White was born in Texas in 1913, the daughter of a sharecropp­er and a midwife. Having excelled at school, she took a secretaria­l job, and in 1936 married her childhood sweetheart, Hulon “Pappy” White. A few years later, they moved to Tuskegee, Alabama, where he worked as a mechanic for the US Air Corp at Moton Field. At that time, black servicemen were restricted in the jobs they could be offered. But in 1939, President Roosevelt had introduced Public Law 18, a section of which called for new training programmes for black recruits – raising hopes that they’d be able to escape the kitchen and the motor pool. Two years later, the War Department announced the creation of the 99th Pursuit Squadron – an allblack flying unit, based at Tuskegee, whose members became known as “the Tuskegee Airmen”. Eleanor Roosevelt took a keen interest in this and, in 1941, the First Lady paid the airfield a visit. “To our amazement, and against the advice of the Secret Service men who’d accompanie­d her, she asked if she could fly with one of the pilots,” Azellia White recalled. “This handsome airman was dumbfounde­d when she climbed into his plane. They were gone for almost an hour!” Mrs Roosevelt was so impressed she recommende­d deployment of the squadron in the War. “My husband and I saw history made right at that very moment,” White said. In the next five years, 2,000 African Americans trained at Tuskegee, three-quarters became pilots; most of the rest, support crew.

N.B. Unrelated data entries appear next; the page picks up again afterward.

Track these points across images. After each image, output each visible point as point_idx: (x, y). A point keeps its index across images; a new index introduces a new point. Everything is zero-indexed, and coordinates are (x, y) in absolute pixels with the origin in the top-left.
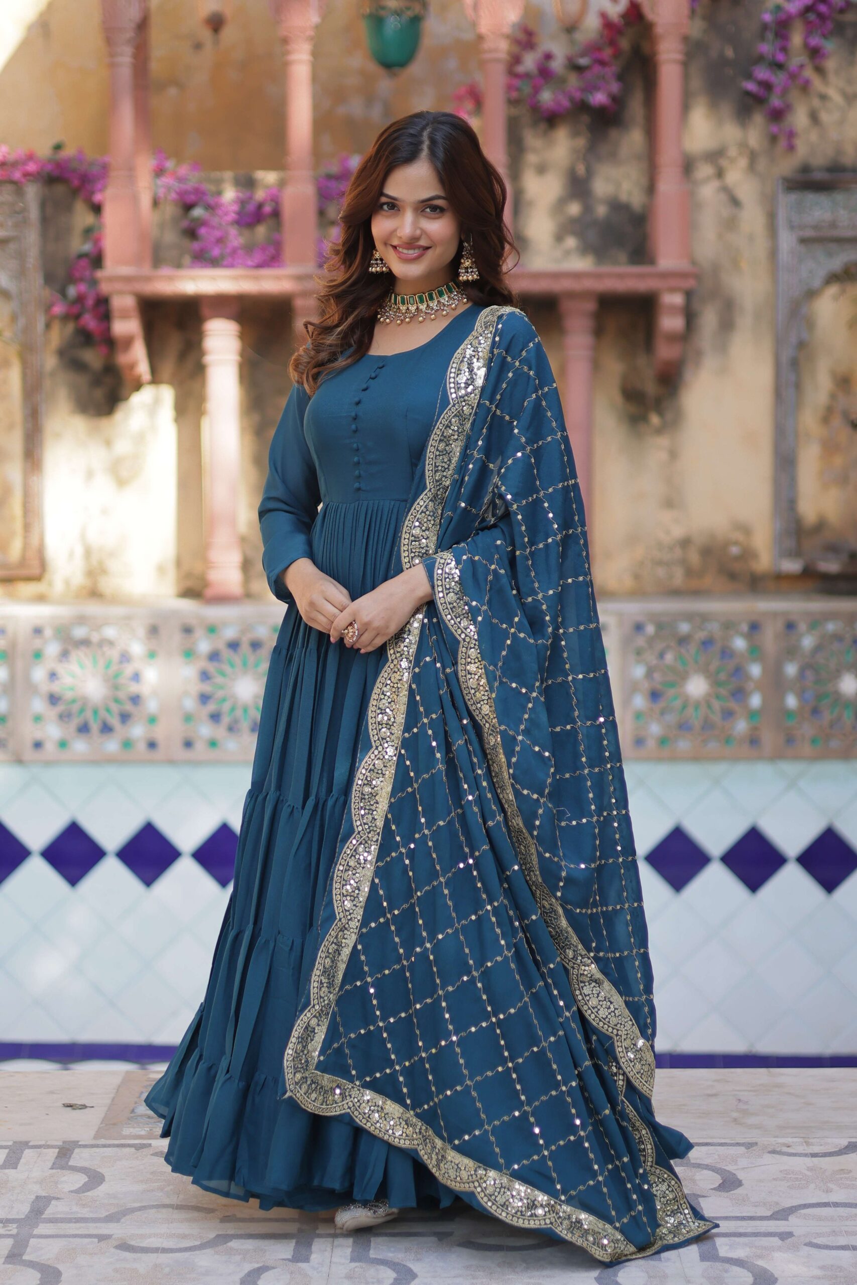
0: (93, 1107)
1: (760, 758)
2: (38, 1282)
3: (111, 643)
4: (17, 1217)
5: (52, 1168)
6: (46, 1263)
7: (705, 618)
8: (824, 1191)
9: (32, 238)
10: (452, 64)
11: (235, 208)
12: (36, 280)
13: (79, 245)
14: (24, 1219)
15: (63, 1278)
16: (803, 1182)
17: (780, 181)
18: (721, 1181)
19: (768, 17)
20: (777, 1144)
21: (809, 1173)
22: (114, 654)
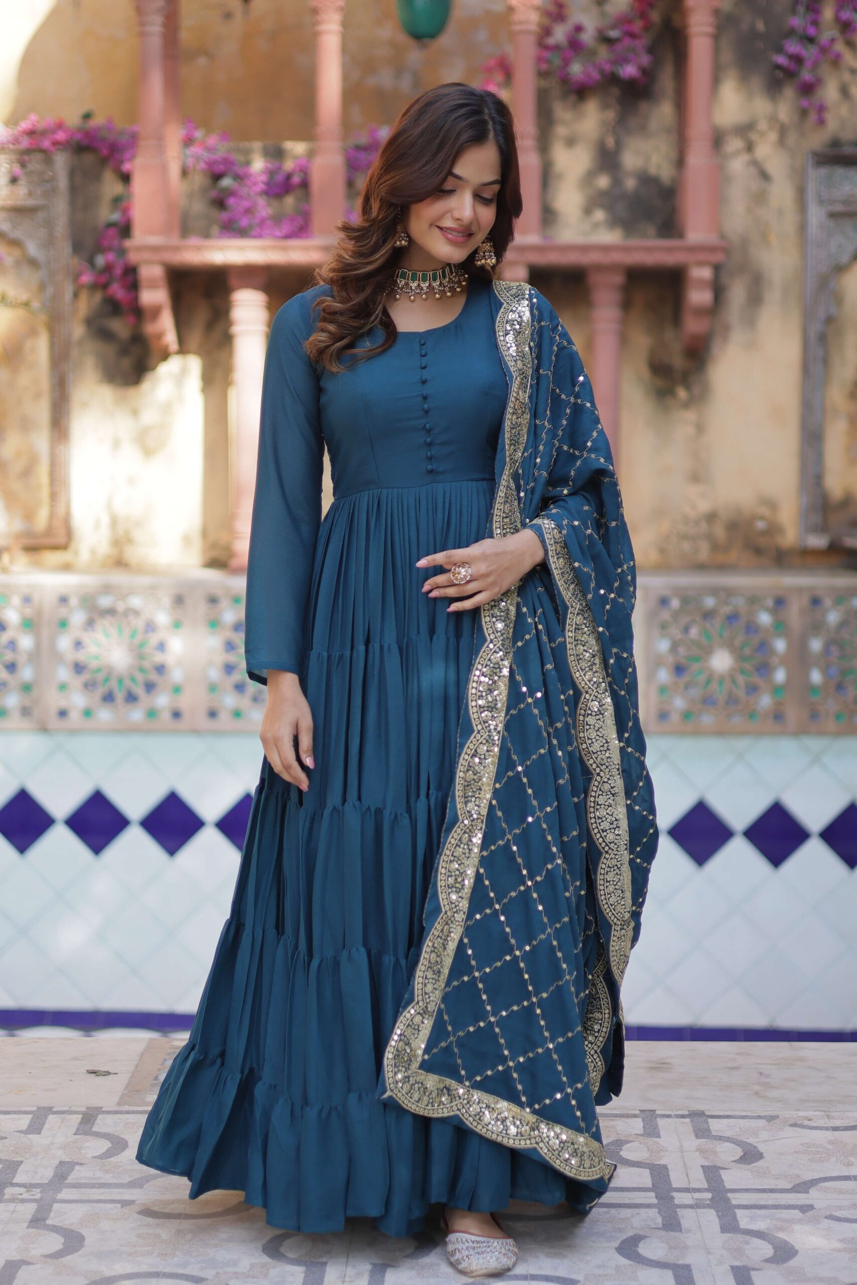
0: (116, 1074)
1: (783, 733)
2: (62, 1247)
3: (136, 613)
4: (40, 1182)
5: (75, 1134)
6: (69, 1228)
7: (729, 592)
8: (845, 1165)
9: (61, 207)
10: (482, 35)
11: (264, 178)
12: (65, 249)
13: (106, 215)
14: (47, 1184)
15: (87, 1242)
16: (824, 1156)
17: (810, 156)
18: (742, 1154)
20: (798, 1117)
21: (830, 1147)
22: (139, 623)
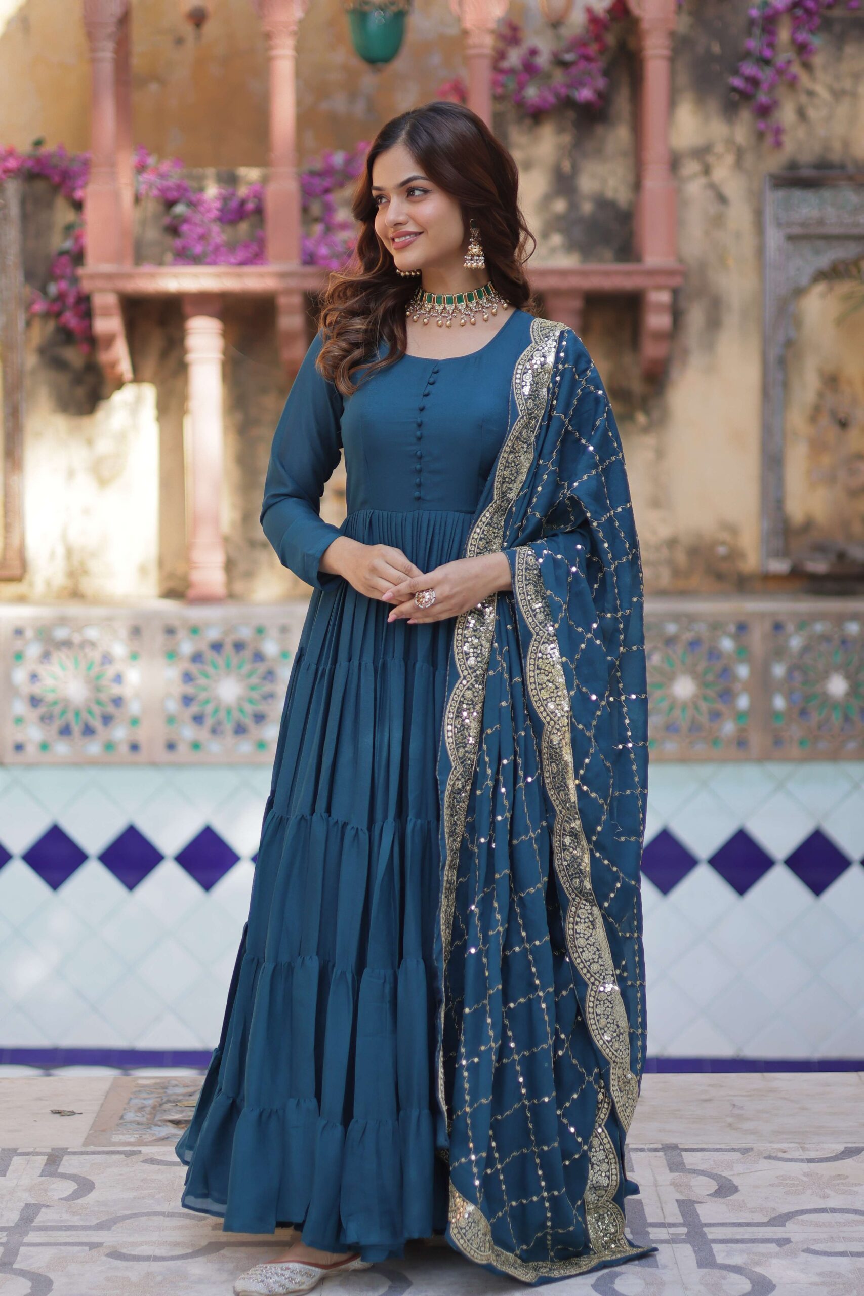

Inspired by the work going on around her, White resolved to learn to fly herself, and asked her husband – who had qualified six months earlier – to teach her. “I lost myself up in the clouds,” she recalled. “It was breathtaki­ng.” She earned her private pilot’s licence in 1946. After the War, she and her husband and two other ex-servicemen launched the Sky Ranch Flying Service, an airport and flight school for African Americans, where she continued to fly. Azellia White was inducted into the Texas Aviation Hall of Fame in 2018, and in Houston, the Aviation Science Lab at Sterling High School is named in her honour. Her name, the principal said, is “a powerful reminder to our students that they can be anything they want to be, and achieve anything they want to achieve. No one can stop them.”